Une veine chazalienne traverse le paysage poétique contemporain. Des œuvres aussi diverses que celles de Laurent Albarracin, de Joël Cornuault ou de Boris Wolowiec font signe à Malcolm de Chazal, trempant leurs racines dans le merveilleux que procure l’immense poète mauricien. Lire, pour s’en convaincre, la revue Des Pays habitables, dont un premier hors-série est consacré au Journal de neiges de Jean-Pierre Le Goff [voir ici].

Sous la houlette d’Albarracin, exhumé et présenté par Sylvain Tanquerel, voici un ensemble de textes de Le Goff, quelque 400 pages des plus stimulantes, sous le titre simple et suggestif Le Vent dans les arbres. Un autre fort volume est d’ores et déjà annoncé, au Cadran Ligné là encore, et c’est, dans l’attente de cette parution, comme s’il manquait quelque chose au monde.

Une page de Le Goff (Ernolsheim-lès-Saverne, 28 V 23), telle qu’en elle-même l’arbre la change.

Le Goff, prenant le parti des choses non sans tenir compte des mots se place dans le sillage de Ponge : travail objoueur que le sien. Mais il est incontestablement, et de manière encore plus obsédante, une forme de magie, de sens magique dans les mots de Le Goff. En cela, il trouve sa place dans Les Pays habitables et, faisant l’accolade à un Cornuault, ce poète pensif et sensuel sait pratiquer la dérive rêveuse, le parcours buissonnier selon des traverses surprenantes et vivifiantes. Ce chazalien en diable connaît les sentiers ensorcelés de la volupté, agit d’instinct de manière sens-plasticienne. Mais Le Goff, et c’est en cela qu’il me semble différer de Malcolm, parvient à maîtriser l’euphorie de sa vision. Pour le dire autrement : si Le Goff ne part pas vaticiner dans la Montagne, son écriture n’en est pas moins là pour désigner ou indiquer un arrière-monde comparable, je veux le croire (et pourquoi non ?) aux visions contenues dans Petrusmok.

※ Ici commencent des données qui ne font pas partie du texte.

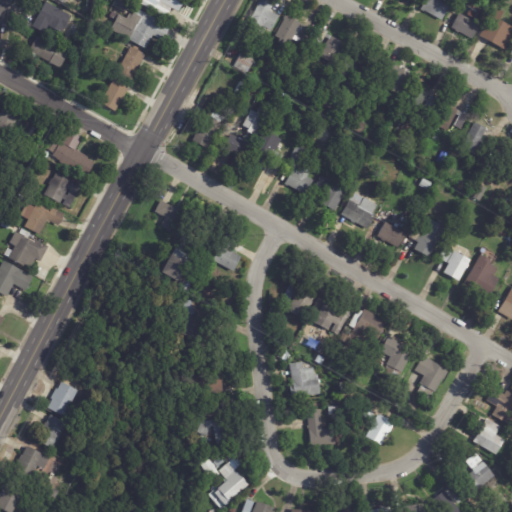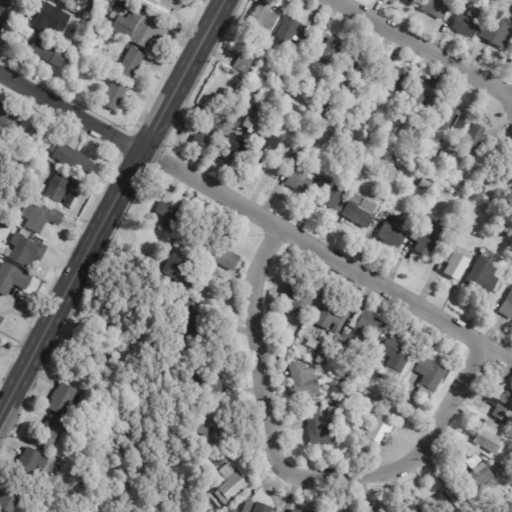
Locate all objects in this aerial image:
building: (53, 0)
building: (407, 1)
building: (502, 3)
building: (161, 5)
building: (161, 7)
building: (116, 8)
building: (433, 8)
building: (432, 9)
building: (51, 14)
building: (263, 15)
building: (262, 17)
building: (50, 19)
building: (466, 23)
building: (105, 25)
building: (463, 25)
building: (138, 27)
building: (136, 29)
building: (496, 30)
building: (496, 30)
building: (290, 32)
building: (290, 32)
building: (326, 46)
building: (329, 50)
road: (422, 51)
building: (38, 52)
building: (47, 52)
building: (511, 53)
building: (510, 55)
building: (243, 62)
building: (129, 63)
building: (242, 63)
building: (354, 64)
building: (128, 65)
building: (348, 66)
building: (391, 77)
building: (393, 77)
building: (333, 83)
building: (274, 85)
building: (237, 89)
building: (254, 91)
building: (112, 94)
building: (113, 94)
building: (416, 100)
building: (320, 106)
road: (73, 107)
building: (282, 108)
building: (432, 108)
building: (330, 111)
building: (446, 117)
building: (9, 120)
building: (341, 120)
building: (6, 121)
building: (251, 122)
building: (356, 126)
building: (206, 128)
building: (245, 135)
building: (200, 138)
building: (476, 143)
building: (52, 146)
building: (235, 147)
building: (265, 151)
building: (68, 152)
building: (7, 154)
building: (504, 157)
building: (0, 159)
building: (75, 159)
building: (508, 164)
building: (296, 172)
building: (297, 174)
building: (405, 178)
building: (462, 187)
building: (58, 188)
building: (59, 190)
building: (329, 191)
building: (479, 192)
building: (326, 193)
building: (72, 199)
road: (112, 207)
building: (358, 210)
building: (358, 211)
building: (166, 215)
building: (166, 216)
building: (39, 217)
building: (45, 219)
building: (401, 221)
building: (6, 224)
building: (499, 231)
building: (158, 233)
building: (390, 234)
building: (389, 235)
building: (424, 237)
building: (427, 238)
building: (26, 251)
building: (224, 254)
building: (225, 254)
road: (328, 254)
building: (175, 259)
building: (451, 263)
building: (452, 263)
building: (167, 267)
building: (479, 277)
building: (480, 277)
building: (12, 278)
building: (14, 279)
building: (182, 286)
building: (295, 299)
building: (295, 301)
building: (506, 306)
building: (506, 306)
building: (327, 316)
building: (329, 317)
building: (1, 321)
building: (190, 323)
building: (365, 323)
building: (188, 325)
building: (360, 328)
road: (258, 346)
building: (337, 347)
building: (282, 355)
building: (394, 356)
building: (392, 357)
building: (376, 360)
building: (318, 361)
building: (427, 376)
building: (427, 377)
building: (302, 380)
building: (302, 380)
building: (216, 381)
building: (205, 386)
building: (60, 398)
building: (60, 399)
building: (498, 404)
building: (500, 404)
building: (331, 411)
building: (374, 426)
building: (212, 429)
building: (378, 429)
building: (214, 430)
building: (318, 430)
building: (316, 431)
building: (49, 432)
building: (50, 432)
building: (487, 437)
building: (488, 437)
road: (412, 459)
building: (28, 463)
building: (30, 463)
building: (207, 467)
building: (209, 467)
building: (476, 472)
building: (476, 474)
building: (227, 483)
building: (229, 485)
building: (49, 494)
building: (9, 497)
building: (8, 499)
park: (23, 499)
building: (447, 500)
building: (442, 502)
building: (246, 505)
building: (245, 506)
building: (260, 507)
building: (258, 508)
building: (410, 508)
building: (413, 508)
building: (231, 510)
building: (381, 510)
building: (298, 511)
building: (300, 511)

La règle est en effet celle d’une paréidolie généralisée. Le Goff, à l’instar de Chazal (mais c’est vrai de Jules Hermann également, dont on commence à peine à saisir l’importance), contemple aussi bien les mots que les choses, à la manière d’un qui regarde les nuages pour y déterminer rêveusement des formes, selon une mantique toute subjective. Ce regard essentiellement poétique s’exerce aussi bien à la faveur d’une topologie möbienne. L’espace proposé par Le Goff s’inscrit dans le prolongement de la réversibilité qui anime l’écriture chazalienne (voir par exemple L’homme et la connaissance). Les bouteilles, l’hélice, le fil à couper le beurre, le bol, les cailloux égarés, la barque, le trou, la bulle de savon, l’obscurité, la transparence, l’ombre, la proie, une jupe plissée blanche, le grain de sel, la gomme, le bâton, les nuages — tous les objets que Le Goff étudie finissent par le regarder en retour, tout comme la fleur d’azalée chez Chazal.